Excerpted text:
Of course, yeah, so as you told already, my name is Daniel um I'm a passionate smart home engineer and i'm with COJACON since four years now since it was founded. COJACON is a typical smart home integrator or more or less smart home designer so we do private houses, KNX and all the smart home systems here you have on the market, and furthermore we are also technology consultants for construction industry in terms of smart building and digitalization.
Okay, so we have a big professional here! So let's go to the push buttons. So first question: probably you've encountered, you know, in your career you've encountered a customer that would say like: "I want to do a smart home without any push buttons on the wall." So do you think this is doable? And furthermore, do you think this is wise to do, and can you actually make a smart home without any manual controls on the walls?
Well, I have a customer who did that. So he is controlling everything with Alexa. I would definitely say that's doable, you have quite a lot of solutions on the market, and you can combine KNX very nicely with Alexa, Siri, and also Google Assistant. I wouldn't say it's wise, you know, the fact is, a smart home, the basic principle still needs to be usability. So you mentioned it in your intro, you need to have an intuitive user interface and talking to something you can see is not really intuitive for everyone, like your guests, your children, your grandma, and I think that's a big issue you have. So for us, speech or voice control is more or less an add-on to the basic control principles of your smart home.
Okay, so basically it depends on the user, but generally it's not recommended to do it in the whole house. But what about, you know, are there some cases when this works? Like maybe a hallway, garage, basement... if you have uh presence sensors or a movement detection sensor, do you still need a switch on the wall?
Well speaking for the voice control I would say um you can do this for the whole house of course. Again, um you need to do this as an add-on, you need to do this additionally. For example, a big use case is when you're in the living room. So i'm speaking to your assistant from your living room, from your couch, for example turning off lights, closing shutters. It's very user friendly, and very very fancy and cool. Speaking of sensors like the presence sensors, I definitely recommend to use them for rooms like basements, technical rooms, or like hallways or rooms without windows, for example where you always have to switch on the light and switch it off. So a basic principle for a smart home design from our perspective is that you automate things that you don't want to control manually. So again, speaking of some technical room or like garage for example, you always need light you don't have windows, so you always have to switch on and switch off, and you just pass through this room so you can easily automate it. That's not the case for every kind of room, but as you mentioned, hallways for example, for this kind of room it's very useful. So you can choose presence detector instead of typical control here so instead of presence sensors AND a switch, just a presence sensor. So this depends on the customer. We also have, for example, for big apartment buildings we often use this additionally to a switch also in the hallway, because sometimes you have customers that are not comfortable with with presence detection, so they want to switch the presence detection off and then you don't have a control of the light in the hallway. There are also products on the market where you have a switch and the presence detection in one sensor, in the same device, and that's a good solution for this kind of customer.

Records supplied:
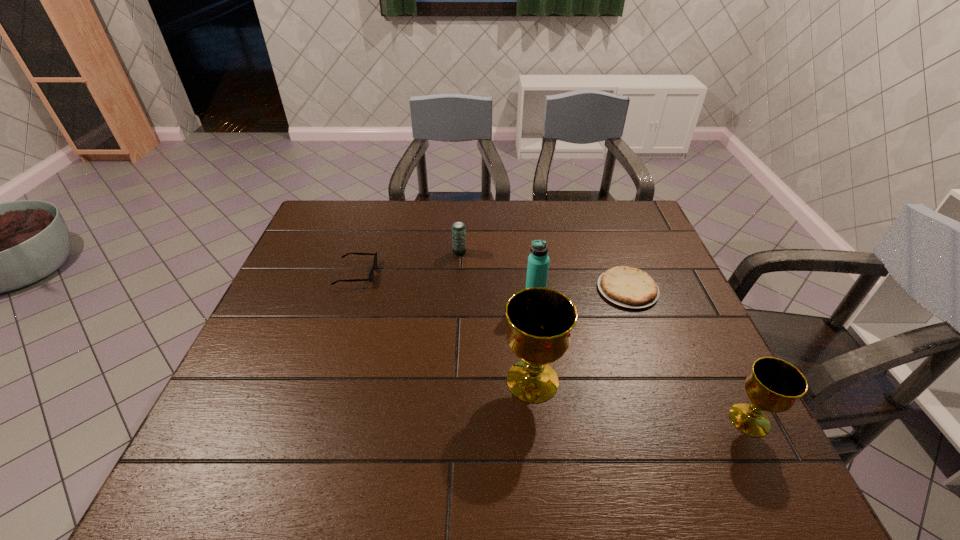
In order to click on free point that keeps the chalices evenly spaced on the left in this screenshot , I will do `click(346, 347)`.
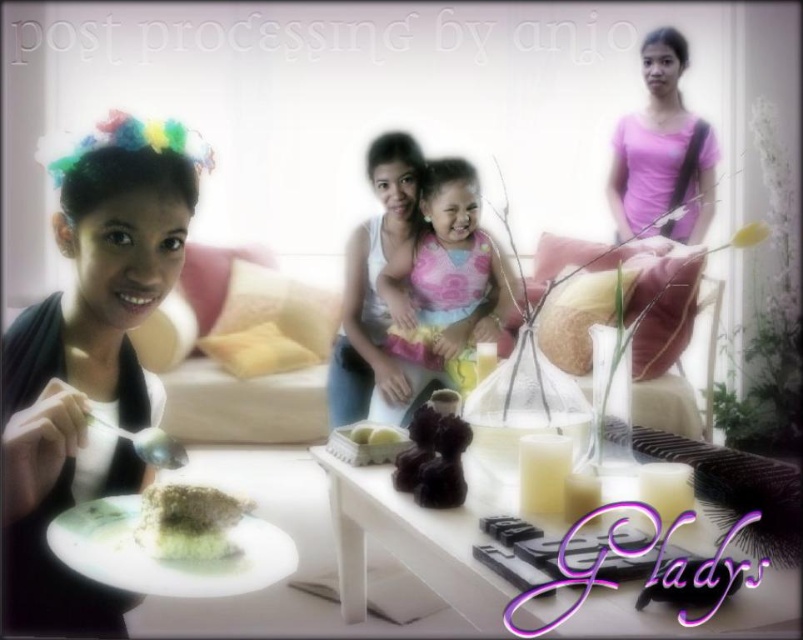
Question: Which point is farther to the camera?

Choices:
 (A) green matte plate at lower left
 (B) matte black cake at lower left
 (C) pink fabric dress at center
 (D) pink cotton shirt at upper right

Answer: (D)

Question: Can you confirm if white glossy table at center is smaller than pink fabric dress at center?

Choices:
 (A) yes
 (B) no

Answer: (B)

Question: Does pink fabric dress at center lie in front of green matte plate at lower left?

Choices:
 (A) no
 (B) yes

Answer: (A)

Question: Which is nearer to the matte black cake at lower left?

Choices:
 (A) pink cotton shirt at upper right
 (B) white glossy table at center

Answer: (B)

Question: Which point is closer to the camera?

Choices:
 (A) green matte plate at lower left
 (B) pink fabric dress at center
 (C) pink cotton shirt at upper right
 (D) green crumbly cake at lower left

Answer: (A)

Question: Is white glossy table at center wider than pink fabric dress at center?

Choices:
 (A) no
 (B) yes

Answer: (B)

Exercise directions:
Reproduce the smart home interview between "Okay, so we" and "on the walls?", inclusive. The listing has no connection to the smart home interview.

Solution for this problem:
Okay, so we have a big professional here! So let's go to the push buttons. So first question: probably you've encountered, you know, in your career you've encountered a customer that would say like: "I want to do a smart home without any push buttons on the wall." So do you think this is doable? And furthermore, do you think this is wise to do, and can you actually make a smart home without any manual controls on the walls?